One of my favorite characters was the character Frank Versati. He is French, romantic who has similar characteristics to the cartoon skunk character “Pepe-La-Piu.” From the moment Versati walks on stage, he has a clear purpose: to seduce Louise. His vocal energy was always very high, and I was impressed with how he was able to maintain his French accent throughout the entire time he was on stage. There were a few brilliant choices he made that impressed me the most. At one point, Versati is kneeling on his knees while reciting a flowery poem to Louise. Her skirt starts to become unpinned, and it was obvious this wasn’t a part of the scene. Instead of breaking character, Versati wraps his arm around her to adjust her, while also soothingly touching her arm. He was able to save the scene by doing this without causing the audience to be distracted from the true action of that moment. There is also a moment where Cohen was on stage and they are both arguing about their intentions of living in the apartment with Theo and Louise. I believe Versati could have done a better job at being angry at Cohen. In this moment, his sense of urgency to win Louise over wasn’t very high because he seemed more intent on defeating Cohen rather than convincing (both) Louise and Cohen that he is the best suitor. This tactic contradicts who Versati is because it was evident that he wanted Louise’s affection more than anything.
Another character I focused on was Theo. His energy was strong from the moment the play started, but he lacked fluctuation of his emotions. I didn’t enjoy his performance because it got to the point where I could predict everything he was going to do. His range of emotion varied from angry, to very angry. I think he should have approached this character by having a better understanding of who he is. Throughout the performance, I was under the impression that he was trying to imitate Steve Martin’s version, rather than explore who Theo is on his own creative ground. There were also times where Theo seemed to ‘act’ angry, but it was evident that he wasn’t angry at all. I knew the performance wasn’t up to par when I could realize that the actor was acting. Every time this character was on stage, my suspension from reality during the previous moment dissipated because I was brought back to the realization that this was a play.

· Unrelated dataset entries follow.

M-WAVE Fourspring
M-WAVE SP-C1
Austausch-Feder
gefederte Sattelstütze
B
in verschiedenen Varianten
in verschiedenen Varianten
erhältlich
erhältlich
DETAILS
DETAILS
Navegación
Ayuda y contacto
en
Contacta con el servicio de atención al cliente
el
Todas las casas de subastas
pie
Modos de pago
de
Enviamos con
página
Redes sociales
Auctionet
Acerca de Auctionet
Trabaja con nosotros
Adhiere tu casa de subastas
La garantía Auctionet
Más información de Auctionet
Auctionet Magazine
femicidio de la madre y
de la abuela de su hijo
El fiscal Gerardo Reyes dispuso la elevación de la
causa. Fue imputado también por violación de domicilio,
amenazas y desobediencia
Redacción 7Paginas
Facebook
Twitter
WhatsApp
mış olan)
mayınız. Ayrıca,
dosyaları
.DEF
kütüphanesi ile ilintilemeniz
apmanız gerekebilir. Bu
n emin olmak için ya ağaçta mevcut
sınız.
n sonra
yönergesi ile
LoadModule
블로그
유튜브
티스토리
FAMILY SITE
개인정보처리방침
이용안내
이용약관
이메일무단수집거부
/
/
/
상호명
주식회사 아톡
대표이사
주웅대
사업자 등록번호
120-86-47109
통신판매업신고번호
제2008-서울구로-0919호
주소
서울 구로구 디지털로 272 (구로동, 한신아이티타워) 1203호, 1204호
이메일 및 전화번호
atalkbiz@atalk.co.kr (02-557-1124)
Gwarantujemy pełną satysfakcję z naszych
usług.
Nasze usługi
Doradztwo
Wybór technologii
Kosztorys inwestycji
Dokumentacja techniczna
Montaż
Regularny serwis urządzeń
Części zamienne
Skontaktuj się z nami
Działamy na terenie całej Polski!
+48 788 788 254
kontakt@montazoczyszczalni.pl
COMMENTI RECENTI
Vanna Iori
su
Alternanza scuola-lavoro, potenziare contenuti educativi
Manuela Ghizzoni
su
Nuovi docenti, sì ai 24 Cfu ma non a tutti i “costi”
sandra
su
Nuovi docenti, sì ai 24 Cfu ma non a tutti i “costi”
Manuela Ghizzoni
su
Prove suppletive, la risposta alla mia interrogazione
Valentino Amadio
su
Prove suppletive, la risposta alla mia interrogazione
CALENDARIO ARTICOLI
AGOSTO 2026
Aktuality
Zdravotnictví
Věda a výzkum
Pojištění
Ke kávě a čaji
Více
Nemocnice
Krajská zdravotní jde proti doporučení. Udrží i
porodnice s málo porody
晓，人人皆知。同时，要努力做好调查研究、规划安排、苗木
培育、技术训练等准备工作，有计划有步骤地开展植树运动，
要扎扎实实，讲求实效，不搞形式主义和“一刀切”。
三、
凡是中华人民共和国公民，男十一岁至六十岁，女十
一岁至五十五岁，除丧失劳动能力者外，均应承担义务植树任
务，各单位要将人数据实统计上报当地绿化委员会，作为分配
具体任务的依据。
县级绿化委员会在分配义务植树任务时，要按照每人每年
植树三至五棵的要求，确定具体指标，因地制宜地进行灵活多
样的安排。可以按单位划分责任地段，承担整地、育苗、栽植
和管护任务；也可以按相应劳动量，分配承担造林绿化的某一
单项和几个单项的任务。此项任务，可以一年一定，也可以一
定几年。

I thought that the technical aspects of the show we’re done very well. The sets looked quite impressive and showed a great deal of detail. The lighting was always on point and the costumes and props had a sense of authenticity which made it that much more of a captivating experience. Overall I thoroughly enjoyed this production and I would enjoy seeing it again, even with a different cast. I think Steve Martin’s adaptation of this screenplay has an appeal to anyone with a sense of humor and an open mind and it definitely was a pleasure watching this performance.